Task objective: In this exercise, write out the data word for word and leave every image out.

━━━━━ Supplied data

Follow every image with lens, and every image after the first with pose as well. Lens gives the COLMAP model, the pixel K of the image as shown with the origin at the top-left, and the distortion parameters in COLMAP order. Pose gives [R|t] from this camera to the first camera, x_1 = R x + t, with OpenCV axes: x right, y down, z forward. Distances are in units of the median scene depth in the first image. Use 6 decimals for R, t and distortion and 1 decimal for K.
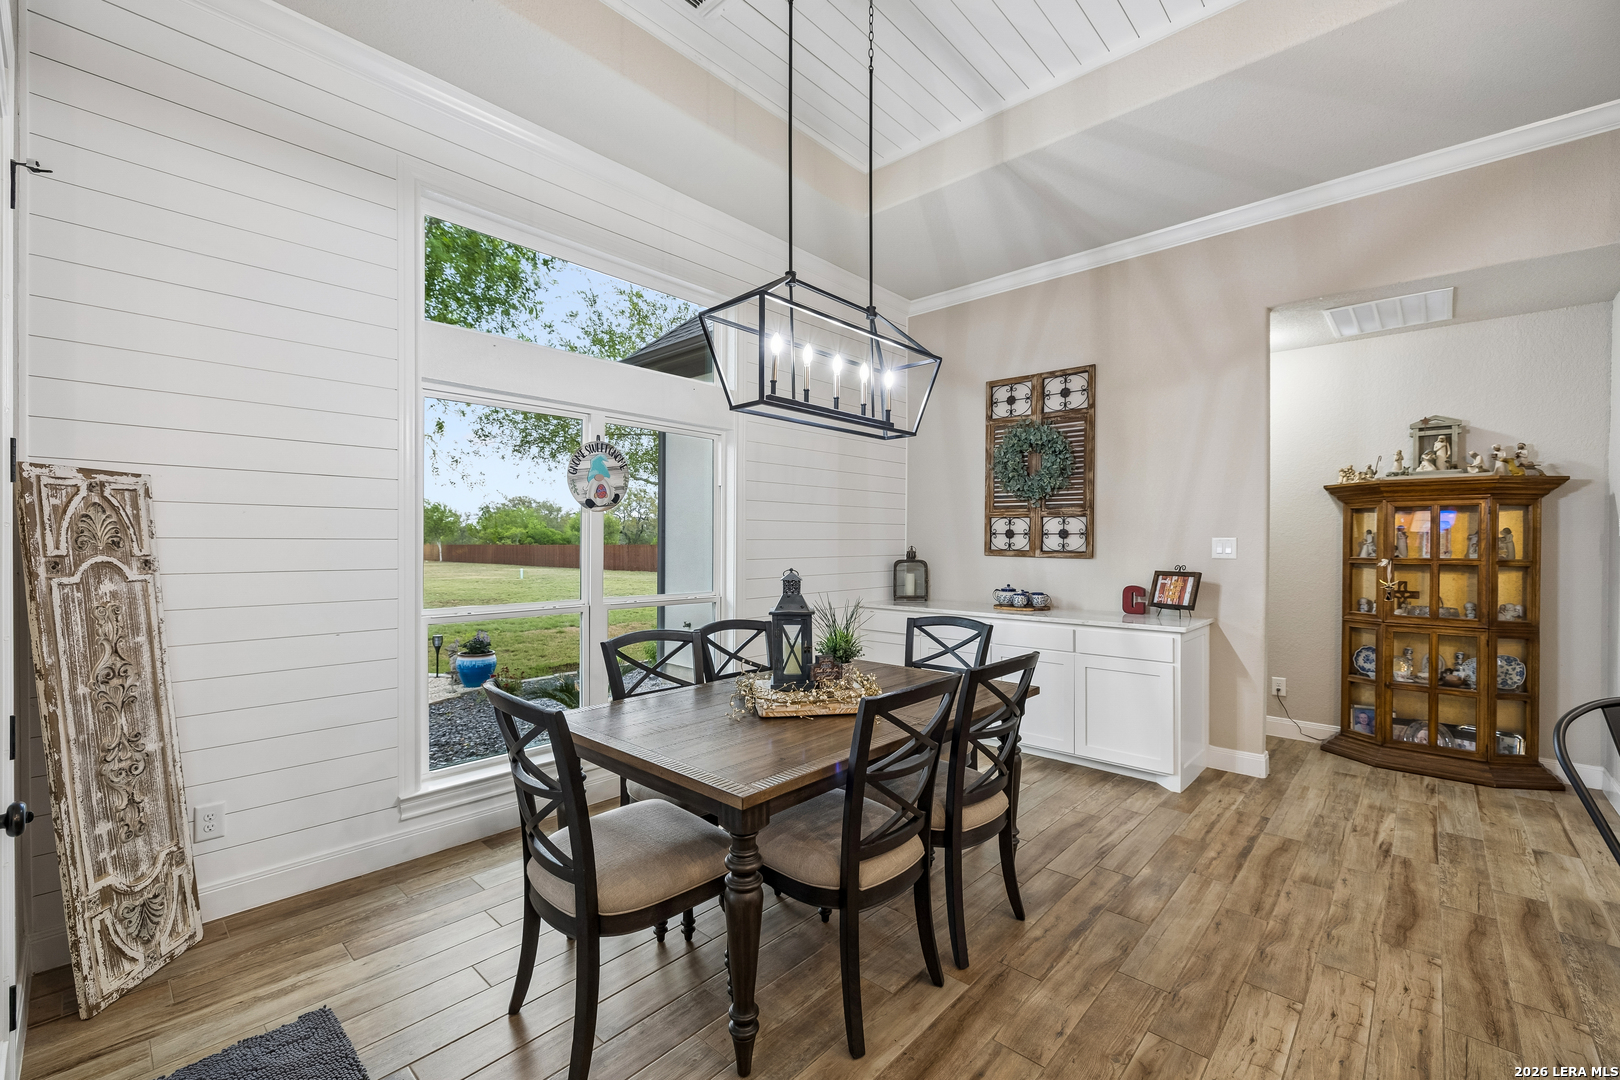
lens RADIAL K [[684.6, 0, 795.4], [0, 684.6, 543.2], [0, 0, 1]] dist [0.000033, -0.000857]
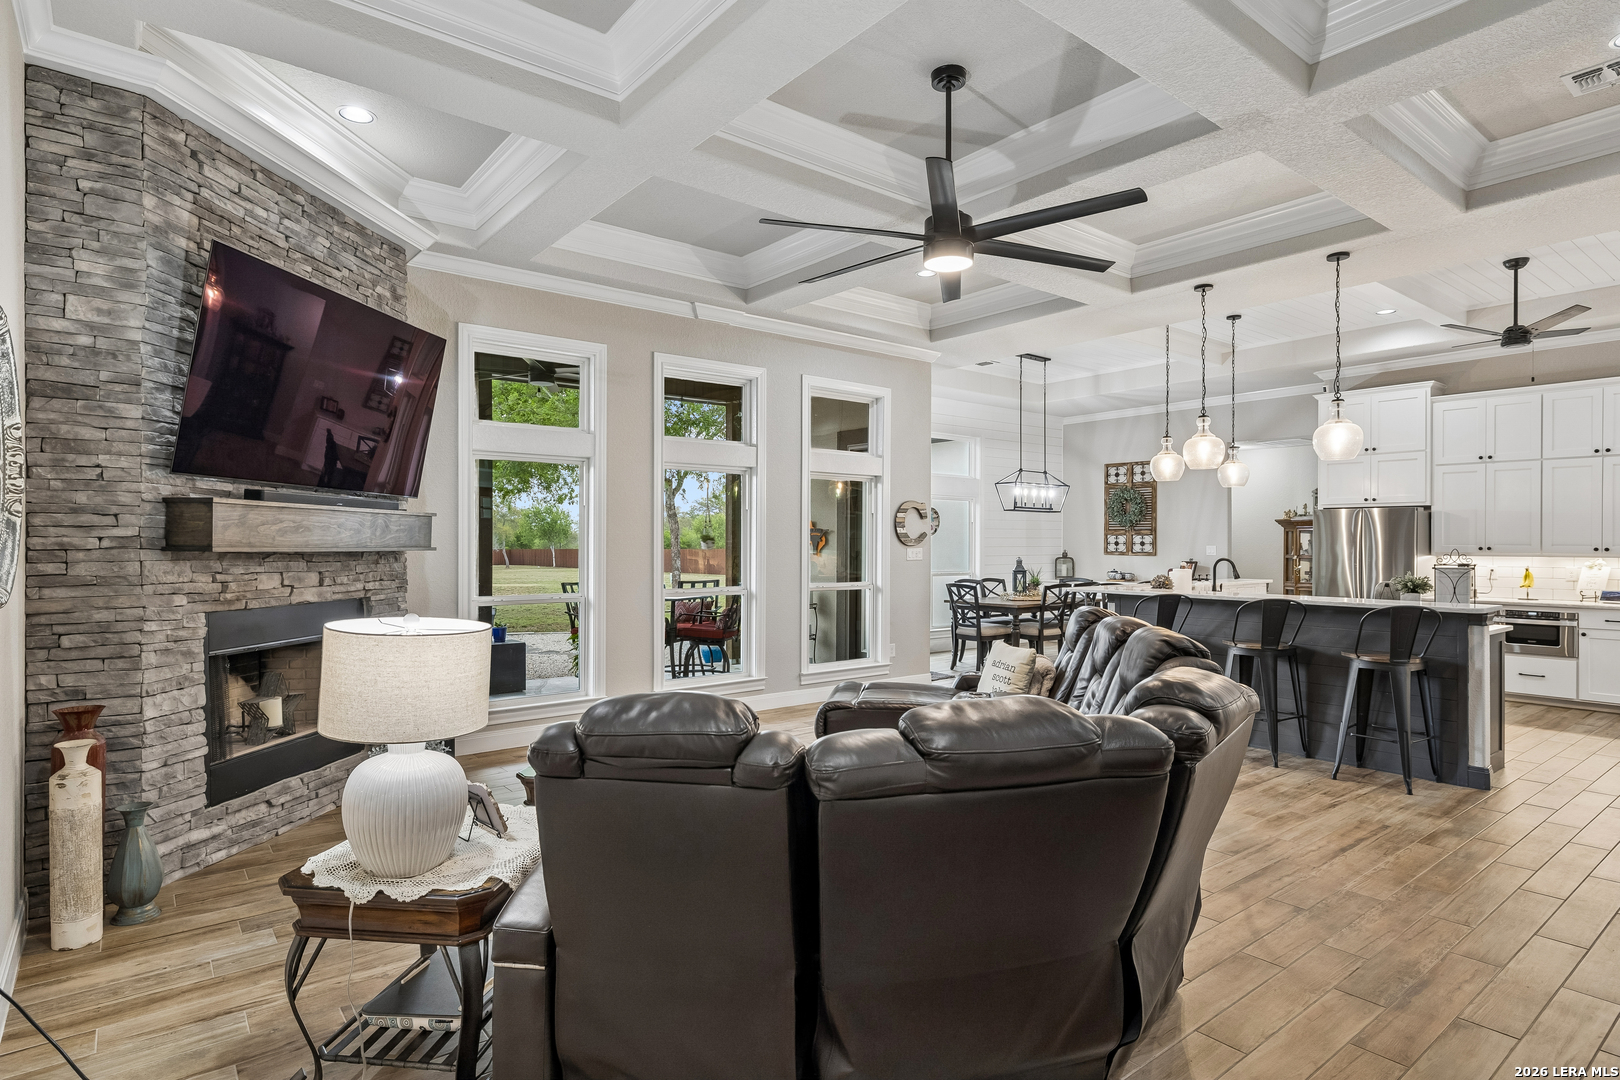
lens RADIAL K [[862.0, 0, 805.4], [0, 862.0, 543.2], [0, 0, 1]] dist [0.001509, -0.000008]
pose [[0.988966, -0.003052, -0.148113, -0.244284], [0.002115, 0.999977, -0.006486, -0.000601], [0.148129, 0.006101, 0.988949, -1.915651]]
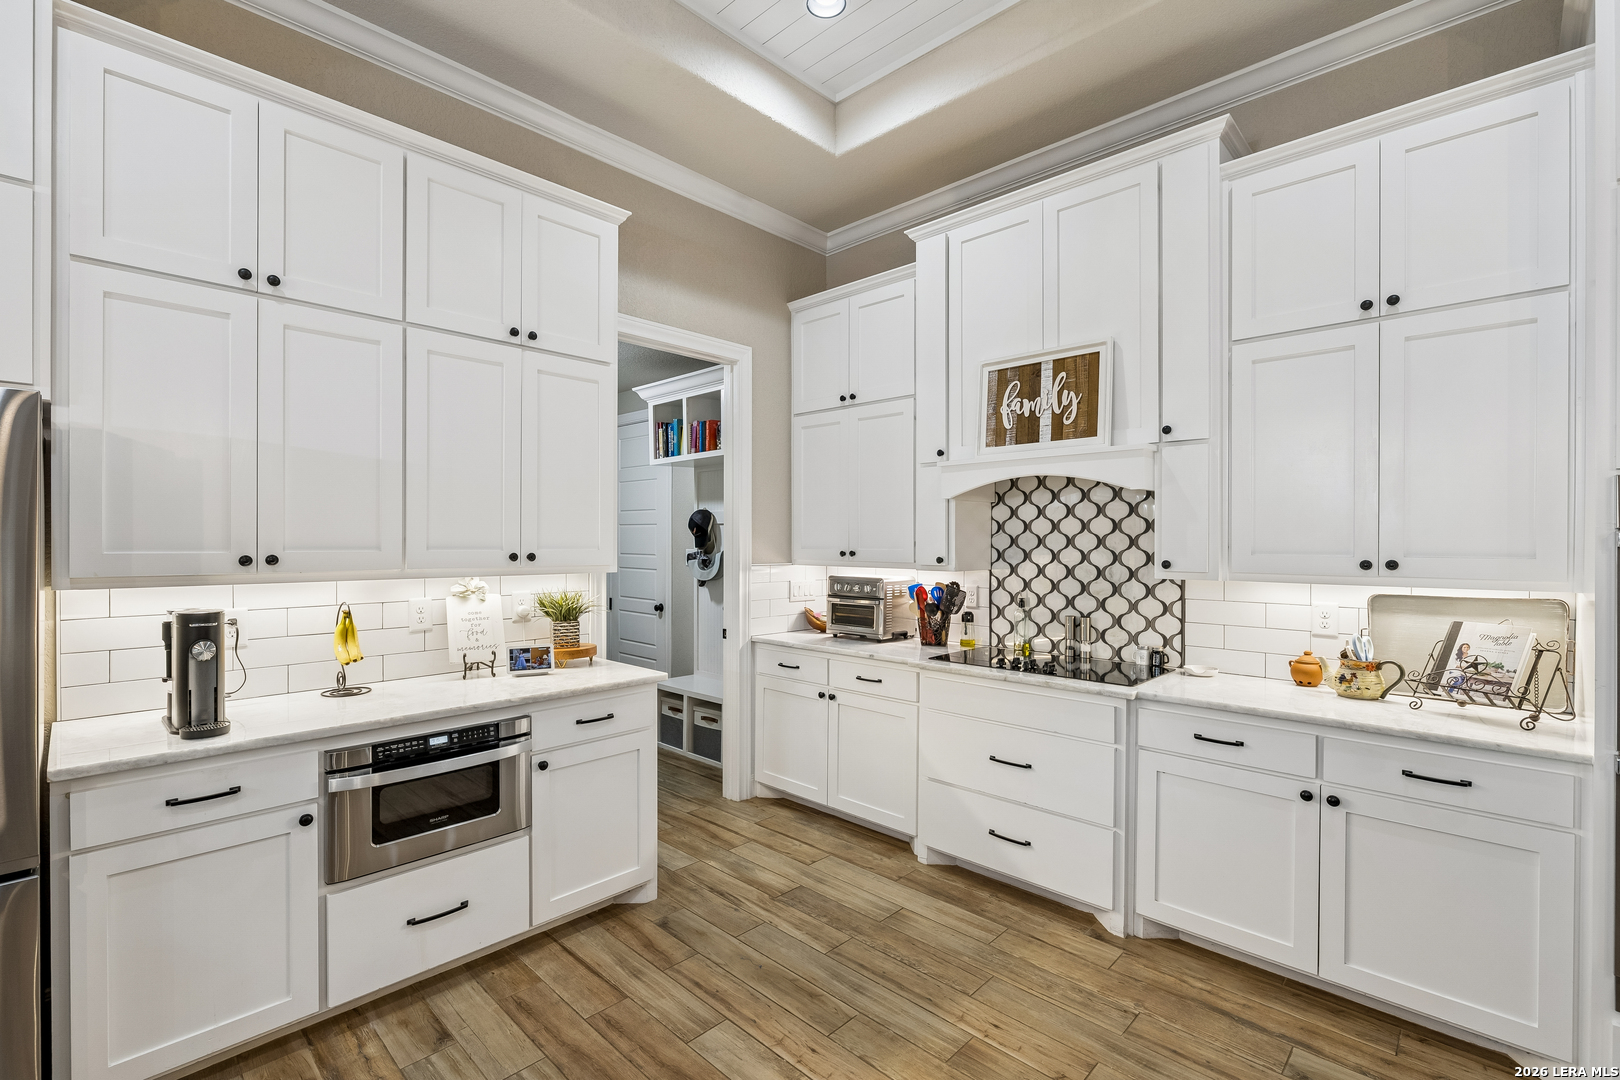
lens RADIAL K [[722.3, 0, 805.6], [0, 722.3, 542.5], [0, 0, 1]] dist [-0.001928, -0.000047]
pose [[0.023695, -0.008631, 0.999682, 0.483910], [0.007747, 0.999934, 0.008450, -0.012318], [-0.999689, 0.007544, 0.023761, -0.139531]]
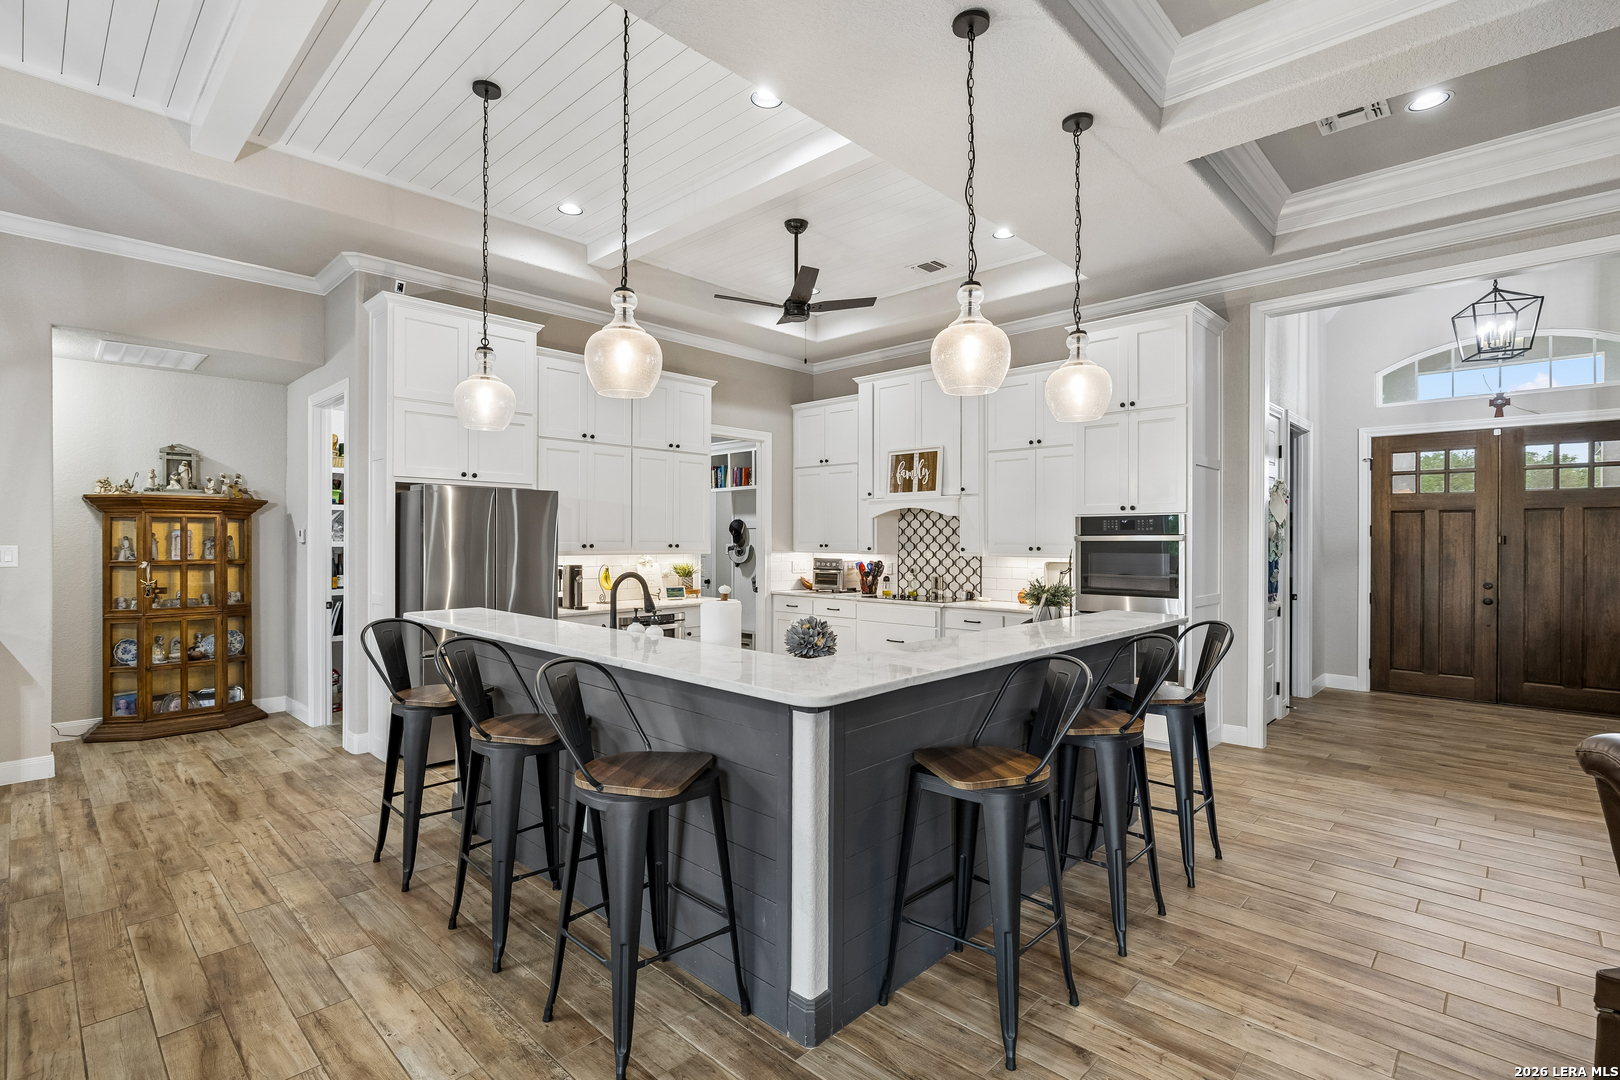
lens RADIAL K [[770.6, 0, 797.6], [0, 770.6, 539.3], [0, 0, 1]] dist [-0.002457, -0.000726]
pose [[0.031200, -0.006989, 0.999489, -0.441836], [0.006496, 0.999956, 0.006789, -0.018011], [-0.999492, 0.006281, 0.031244, -0.166756]]
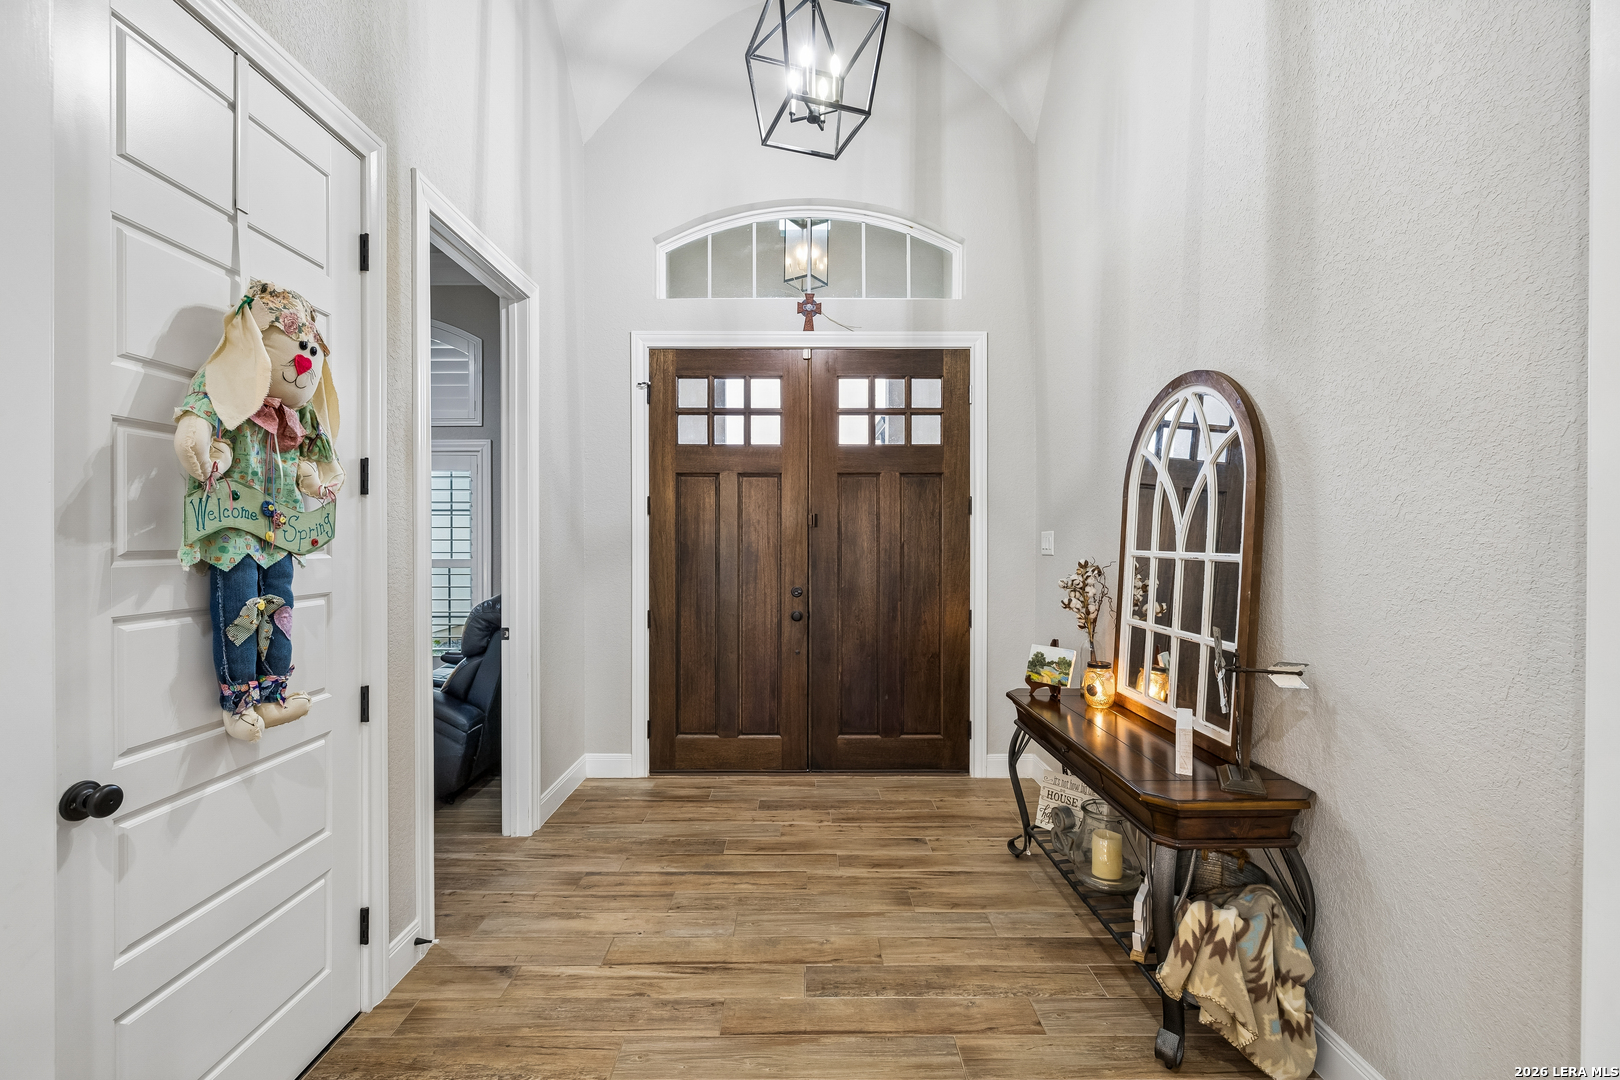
lens RADIAL K [[684.6, 0, 804.7], [0, 684.6, 545.6], [0, 0, 1]] dist [0.000033, -0.000857]
pose [[-0.673453, -0.012902, 0.739118, 0.547017], [0.003112, 0.999789, 0.020287, 0.019974], [-0.739224, 0.015962, -0.673271, -0.967992]]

━━━━━━━━━━

Worked solution:
Follow every image with lens, and every image after the first with pose as well. Lens gives the COLMAP model, the pixel K of the image as shown with the origin at the top-left, and the distortion parameters in COLMAP order. Pose gives [R|t] from this camera to the first camera, x_1 = R x + t, with OpenCV axes: x right, y down, z forward. Distances are in units of the median scene depth in the first image. Use 6 decimals for R, t and distortion and 1 decimal for K.
lens RADIAL K [[684.6, 0, 795.4], [0, 684.6, 543.2], [0, 0, 1]] dist [0.000033, -0.000857]
lens RADIAL K [[862.0, 0, 805.4], [0, 862.0, 543.2], [0, 0, 1]] dist [0.001509, -0.000008]
pose [[0.988966, -0.003052, -0.148113, -0.244284], [0.002115, 0.999977, -0.006486, -0.000601], [0.148129, 0.006101, 0.988949, -1.915651]]
lens RADIAL K [[722.3, 0, 805.6], [0, 722.3, 542.5], [0, 0, 1]] dist [-0.001928, -0.000047]
pose [[0.023695, -0.008631, 0.999682, 0.483910], [0.007747, 0.999934, 0.008450, -0.012318], [-0.999689, 0.007544, 0.023761, -0.139531]]
lens RADIAL K [[770.6, 0, 797.6], [0, 770.6, 539.3], [0, 0, 1]] dist [-0.002457, -0.000726]
pose [[0.031200, -0.006989, 0.999489, -0.441836], [0.006496, 0.999956, 0.006789, -0.018011], [-0.999492, 0.006281, 0.031244, -0.166756]]
lens RADIAL K [[684.6, 0, 804.7], [0, 684.6, 545.6], [0, 0, 1]] dist [0.000033, -0.000857]
pose [[-0.673453, -0.012902, 0.739118, 0.547017], [0.003112, 0.999789, 0.020287, 0.019974], [-0.739224, 0.015962, -0.673271, -0.967992]]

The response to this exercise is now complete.